When Parwaiz Arabzai is introduced to the crowd at Hexagone MMA 6, he looks the very definition of a professional mixed martial arts fighter. He has the wiry, muscled physique of a Conor McGregor or a Khabib Nurmagomedov.

He limbers up confidently and raises a gloved fist as the ring announcer yells into the mic: “Parwaiiiiz … Hhhhhharabzaiiiii!!”
Soon, the 24-year-old is chasing Georgia’s Nika Kobaxidze around the mat, only to lose in the third round by submission.

It’s a fate that can await any fighter in a sport where a split second’s lapse can make your punching power or your grappling skills utterly meaningless.

For Arabzai, whose professional record now stands at 4-3-0 after that loss in January, defeat hurts more than it does for most. He has no family to go back to, no settled home, no steady job. Nine years after he left Afghanistan as a teenage refugee, failing to make a career as a fighter is not an option.

“When I arrived in France, I was on the streets. Then I was in a shelter. Then when I started training, it was a great motivation,” Arabzai told Al Jazeera after a sparring session in Paris.
Arabzai’s achievement is already gargantuan – from being homeless in Paris to reaching MMA’s professional ranks with his contests broadcast worldwide on the DAZN channel. But even at this level, poverty remains a big threat.

His first fights earned him about $1,000. Now, he’s just trained for two months for a fight that was meant to pay him $2,000 on June 3. But it was cancelled at the last minute due to bad weather forecast in Béziers in the south of France, where the contest was to have been held in an open-air coliseum. The last time he fought was the defeat in Paris in January.

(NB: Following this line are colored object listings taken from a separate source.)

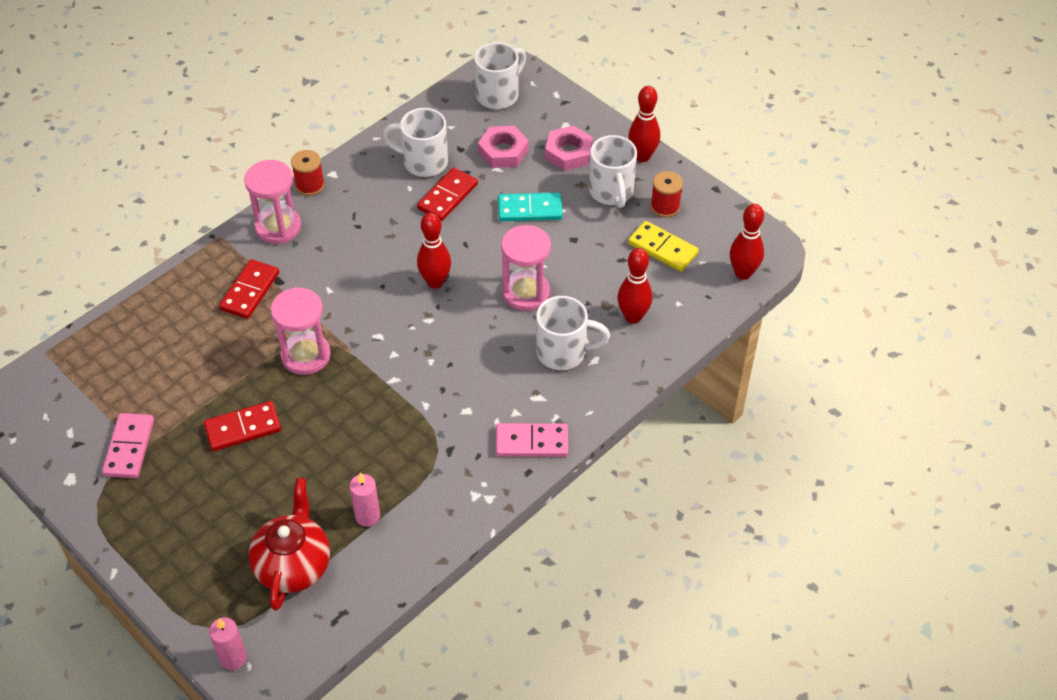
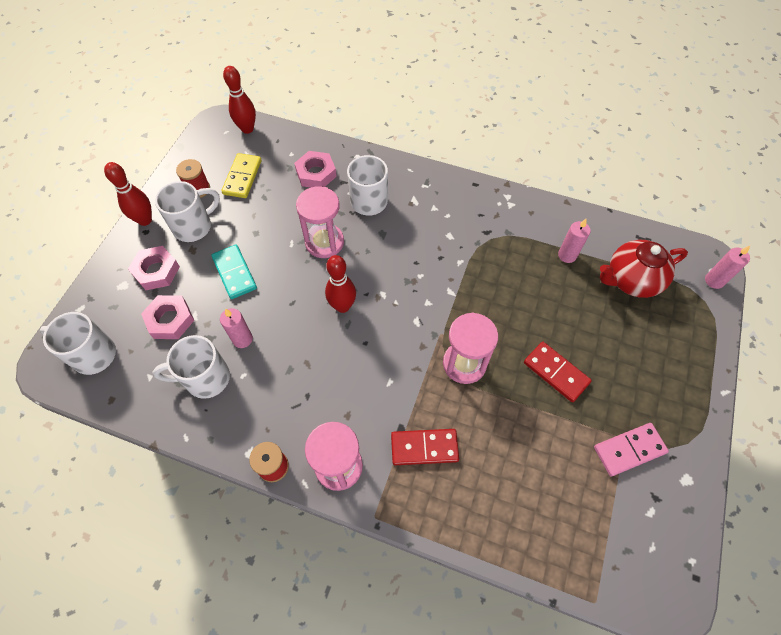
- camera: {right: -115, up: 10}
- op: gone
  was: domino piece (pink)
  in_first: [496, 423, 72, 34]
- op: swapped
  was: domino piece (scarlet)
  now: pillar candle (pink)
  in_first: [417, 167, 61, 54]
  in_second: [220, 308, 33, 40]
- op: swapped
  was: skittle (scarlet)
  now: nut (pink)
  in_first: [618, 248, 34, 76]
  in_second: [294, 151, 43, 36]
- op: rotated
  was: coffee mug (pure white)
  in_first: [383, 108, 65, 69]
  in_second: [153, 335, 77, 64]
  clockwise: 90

He still has to find the money to pay for food, a place to live, a coach, travel to his appointments with French social services and medical expenses.When discussing his prospects, the weeks, months and years of worry slowly cast a shadow over his face.

“The other fighters, they can be at home at ease with their families, have some work, but my life is very complicated,” he says.

“I had a temporary contract working at a local supermarket, but I had to stop because training for this fight was very intense.